Okay, so here is the reality, some days I am actually kind to myself, but many days the negative behaviors take over. Negative self-talk, self-doubt, gossiping, self-judgement and judgement of others. I could write an entire book about self-doubt and indecision, but I don’t want to bore you! (I’ll save it for another day). Gossip, the big one. I have to say I love to gossip. I try to justify it, by telling myself that I like to figure people out and to be fair, I do like to “figure people out”.  I like to think about what makes a person tick, but sometimes it just boils down to gossip.  I try to remember the difference between discussing opinions and full-blown gossip.  The tell for me, is whether I feel bad after talking with a friend about another person.  Ideally, I wish I would stop and think, is this kind, is this necessary?

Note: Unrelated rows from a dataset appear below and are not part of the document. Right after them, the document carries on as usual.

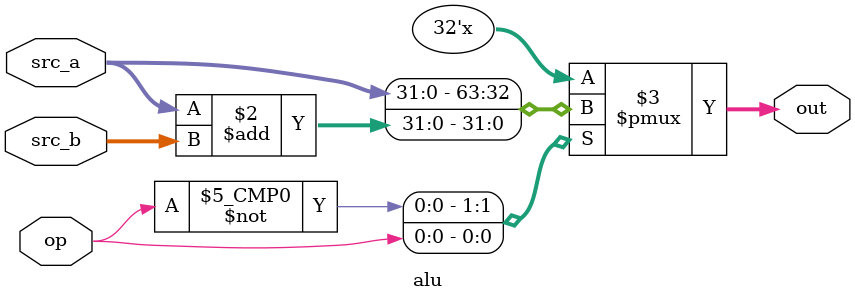
<source format=v>
module alu(
    input [31:0]src_a,
    input [31:0]src_b,
    input op,
    output reg [31:0]out
);

always @(*) begin
    case(op)
        1'b0: out = src_a;
        1'b1: out = src_a + src_b;
    endcase
end

endmodule
</source>
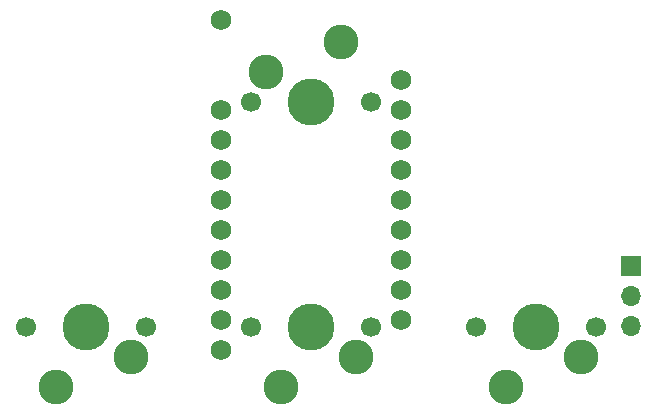
<source format=gts>
G04 #@! TF.GenerationSoftware,KiCad,Pcbnew,(5.1.10)-1*
G04 #@! TF.CreationDate,2021-12-21T01:23:29-06:00*
G04 #@! TF.ProjectId,arrow,6172726f-772e-46b6-9963-61645f706362,rev?*
G04 #@! TF.SameCoordinates,Original*
G04 #@! TF.FileFunction,Soldermask,Top*
G04 #@! TF.FilePolarity,Negative*
%FSLAX46Y46*%
G04 Gerber Fmt 4.6, Leading zero omitted, Abs format (unit mm)*
G04 Created by KiCad (PCBNEW (5.1.10)-1) date 2021-12-21 01:23:29*
%MOMM*%
%LPD*%
G01*
G04 APERTURE LIST*
%ADD10C,1.752600*%
%ADD11C,3.980180*%
%ADD12C,2.950000*%
%ADD13C,1.700000*%
%ADD14O,1.700000X1.700000*%
%ADD15R,1.700000X1.700000*%
G04 APERTURE END LIST*
D10*
X227040000Y-128641250D03*
X227040000Y-131181250D03*
X227040000Y-133721250D03*
X227040000Y-136261250D03*
X227040000Y-138801250D03*
X227040000Y-141341250D03*
X227040000Y-143881250D03*
X227040000Y-146421250D03*
X227040000Y-148961250D03*
X211800000Y-151501250D03*
X211800000Y-148961250D03*
X211800000Y-146421250D03*
X211800000Y-143881250D03*
X211800000Y-141341250D03*
X211800000Y-138801250D03*
X211800000Y-136261250D03*
X211800000Y-133721250D03*
X211800000Y-131181250D03*
X211800000Y-123561250D03*
D11*
X238470000Y-149520000D03*
D12*
X235930000Y-154600000D03*
X242280000Y-152060000D03*
D13*
X233390000Y-149520000D03*
X243550000Y-149520000D03*
D11*
X219420000Y-149520000D03*
D12*
X216880000Y-154600000D03*
X223230000Y-152060000D03*
D13*
X214340000Y-149520000D03*
X224500000Y-149520000D03*
D11*
X219420000Y-130470000D03*
D12*
X221960000Y-125390000D03*
X215610000Y-127930000D03*
D13*
X224500000Y-130470000D03*
X214340000Y-130470000D03*
D11*
X200370000Y-149520000D03*
D12*
X197830000Y-154600000D03*
X204180000Y-152060000D03*
D13*
X195290000Y-149520000D03*
X205450000Y-149520000D03*
D14*
X246520000Y-149430000D03*
X246520000Y-146890000D03*
D15*
X246520000Y-144350000D03*
M02*

</source>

Judgement is basically the same thing as gossip. It’s what we do while we are gossiping, we are judging! My therapist used to warn me about judging others, she said for every outwardly judgement I made, somewhere deep inside me, I was actually judging myself.

Oh, and one more way to cultivate self kindness, is to let kindness happen, let people help or give compliments. For some reason, I have a very difficult time accepting compliments. If someone pays me a compliment, 9 times out of 10, I will have a witty come back that puts me down or an excuse as to why I’m not deserving of the particular compliment.  I’m not sure what purpose this serves?  I have even had people point this behavior out to me.  So, why can’t I accept a compliment?  What is it or what happened that makes me not worthy of a compliment. Low self-esteem?  Bad habit? I don’t think I struggle with self-esteem at 38. Sure, I have my bad days, maybe once a month, but I’m happy with myself and have learned to accept me as I am.  But for some reason, I just cannot accept compliments.

How can I cultivate more kindness in my life and in myself?

What are my 4 acts of kindness today?

How can I go deeper? How can I feel kindness and pass that onto my children?

Let me know how you create self kindness.